Cavitation Damage on Pump Casing
Courtesy: CSI Design

Pump cavitation has a variety of different indicators. Some of those indicators within a system include, noise, vibration, component erosion, joint failure, and unusual power usage.

How Does Pump Cavitation Occur?

Pump cavitation is defined as the phenomenon when pressure variances in the working fluid causes air pocket implosions. As defined by Bernoulli’s Law, pressure reduction causes for an increase in velocity. Because of this, in a moving liquid, local pressure dips below the vapor pressure of the working fluid. When this occurs, the liquid becomes susceptible to vaporization at lower temperatures. These subsequent vaporization that happen repeatedly cause for cavitation as air pockets form and implode in the working fluid.

An animated GIF showing impeller cavitation
Courtesy: Rodelta

The inlet of a pump is typically the point of lowest pressure in the component. As all pumps operate off of a pressure gradient, cavitation exists in all types of pumps. The formation of bubbles become possible with pressure gradients and the accelerating liquid forces their implosion. The violent and quick implosion of air pockets are the reason for internal damage, and as a result it is often compared to having small pebbles run in the working fluid of a system.

How to Avoid Pump Cavitation

Pump cavitation
Courtesy: Rodelta

As is the case with most problems, the best way to deal with cavitation is prevention. Cavitation may be accounted for in design but is often hard to completely avoid. Avoiding the utilization of long inlet piping may help reduce the effects of cavitation in a system. Similarly, general maintenance against clogged inlets and fluid filters will also help to prevent cavitation.

Pump Selection

LKH Prime Centrifugal Pump
Courtesy: CSI Design

Ensuring the use of the right type of equipment will reduce the likelihood of cavitation. Net Positive Suction Head (NPSH) requirements should be main considerations when selecting a pump for a system. Properly specifying a pump that may produce and inlet pressure greater than NPSH requirements will prevent cavitation from occurring in a system. Similarly, making sure the discharge pressure is not too high will also limit cavitation.

Pump Location and Installation

Placing and installing a pump in the correct location and in the right manner is also crucial in preventing pump cavitation.
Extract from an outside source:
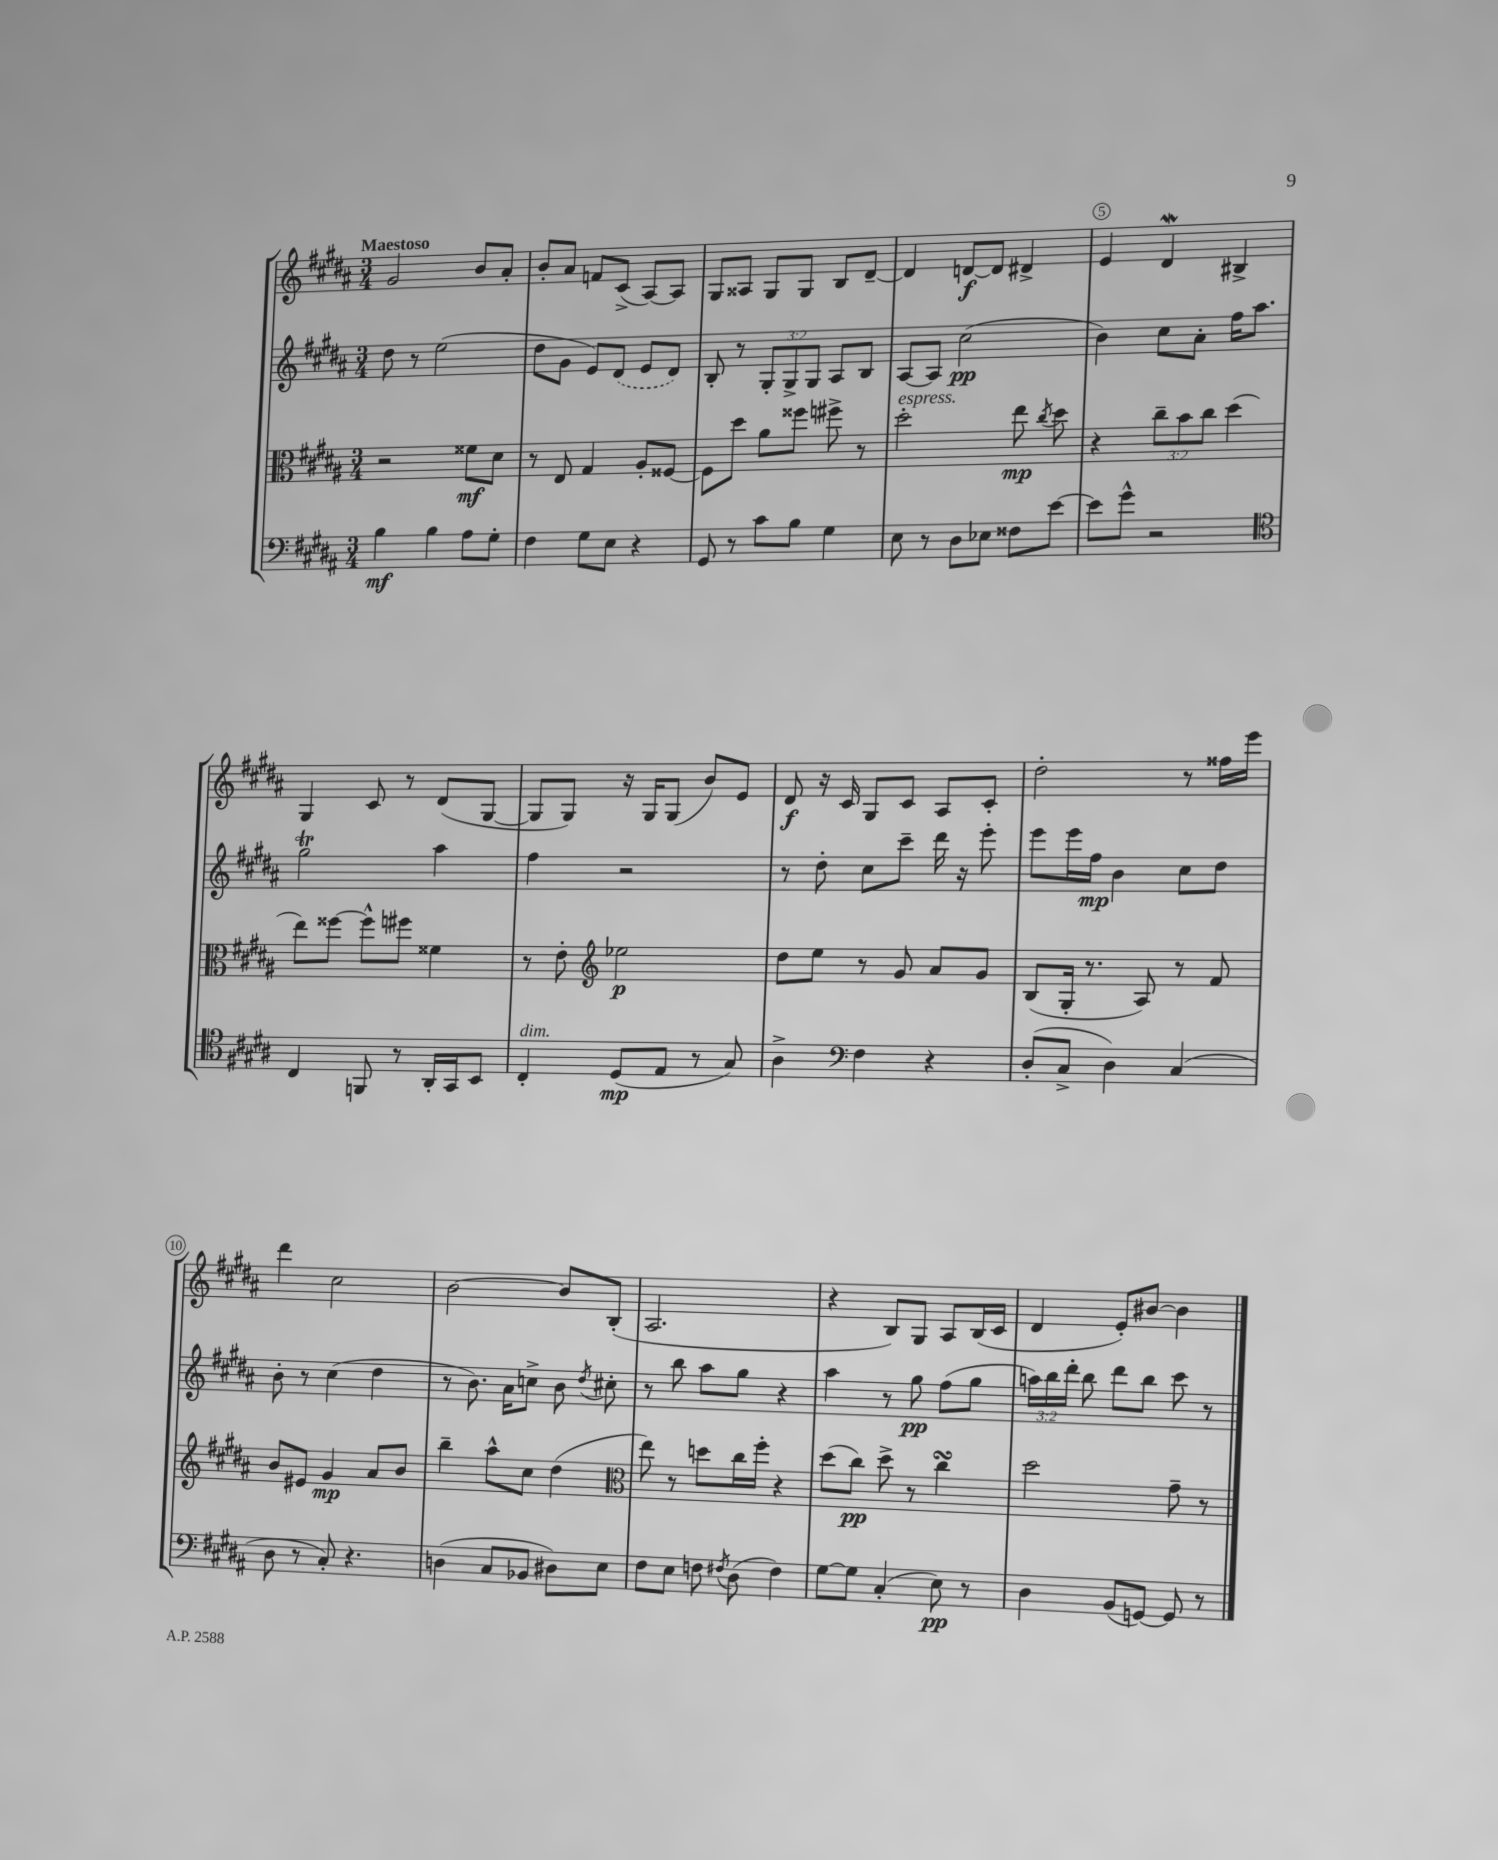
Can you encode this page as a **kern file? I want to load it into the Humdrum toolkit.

If a pump is placed where flow through the pump is turbulent, the chances of cavitation are increased. Similarly, ensuring the proper piping length and diameter will ensure a laminar flow that reduces the chances of cavitation. For special cases, installing a pump below the fluid level when connected to a tank also reduces improper flow.

Suction Lift Examples
Courtesy: CSI Design

Scheduled Maintenance

Routine Pump Maintenance
Courtesy: CSI Design

Regular maintenance is crucial in preventing cavitation and overall system health. Ensuring filters are clean will reduce the likelihood of build-up in a system, and monitoring pump components will help reduce the chances of cavitation. Similarly, monitoring that a proper flow rate in a system is essential in preventing cavitation as well as general inspection for cracks and other damages that may be an indication of cavitation.